There are many types of ways of investing in gold ranging from simple methods such as hoarding 20-dollar gold coins and gold jewelry, to more complex options like single stocks, closed-end funds, or gold backed IRAs. However, instead of taking a deep dive into each option, in this article, you will learn the viability and history of gold investment as a whole.
Investing in gold is nothing new and has been the subject of many contentious debates over the decades. Some go as far as to say that investing in gold is the only sure-fire way to secure a return on investment or at least retain an investment, as gold is the single commodity that holds its value over time in an erratic economy.
Regarding personal investment, it is just as contentious an issue as many people do not quite understand the actual role of gold, nor how, when and when not to invest in it.
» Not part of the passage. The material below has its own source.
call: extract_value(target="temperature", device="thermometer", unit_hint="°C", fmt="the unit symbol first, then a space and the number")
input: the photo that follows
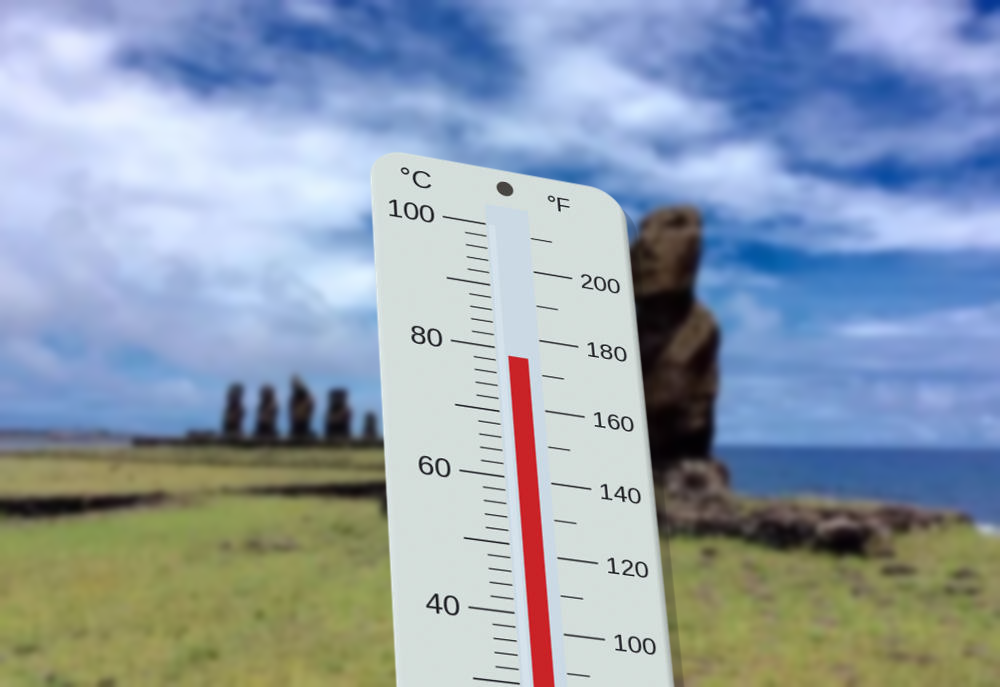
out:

We take a quick look at the viability of looking to gold as a retirement investment.
History Of Gold
Less than a century ago, gold was backing the U.S economy: meaning that the Federal Reserve could print money according to how much physical gold the government had in its reserve. This had been the economic standard in many parts of the world.
In 1933, the Great Depression hit America and President Franklin Roosevelt was forced to make drastic decisions to keep the US afloat in a catastrophic economy.
In a desperate attempt to dampen the consequences of the depression, Roosevelt ended the traditional gold standard in the US.
To be able to print more money, the government would need far more gold in reserve and, so the US government mandated all citizens owning gold worth more than $100 to sell their gold to the federal reserve.
In 1934, the government increased the gold price in the federal reserve leading to a 69% increase in asset values.
In short, by increasing the value of gold, the government could print more money.
By printing more money, the value of each individual dollar began to decrease thus leading to inflation.
The Current Status Of Gold In The U.S
Interest rates and US fiscal policy affect the current price of gold. Right now, the Federal Reserve, the Senate and the House of representatives have been playing an intricate power game with gold prices by passing the recent tax bill along with increasing interest rates.
President Trump has had a pro-gold stance and is even advocating bringing back the gold standard, with many expert economists advising against this as it would limit government intervention during a recession.
Investing In Gold For Retirement
When we talk of investing in gold for retirement, we are usually referring to gold-backed IRA’s. However, these retirement accounts do not just use gold, but a combination of four precious metals, namely platinum, gold, silver and palladium, with metals allocated to account-holder depending on their profile.
Summed Up: Pros And Cons Of Investing In Gold For Retirement
In the long-term, these accounts do retain their value, even against erratic inflation rates. Compared to other assets, gold is a relatively low-risk investment in an inflationary market. For these reasons, they add great diversity to any portfolio.
This investment requires a lot of IRS regulation, which determines how and where the metals are stored, limiting your access to them. Gold is also riskier in a deflationary market versus an inflationary one.
There are other risk factors, especially for older people who may not always have time on their side to recover from the effects of fluctuating gold prices.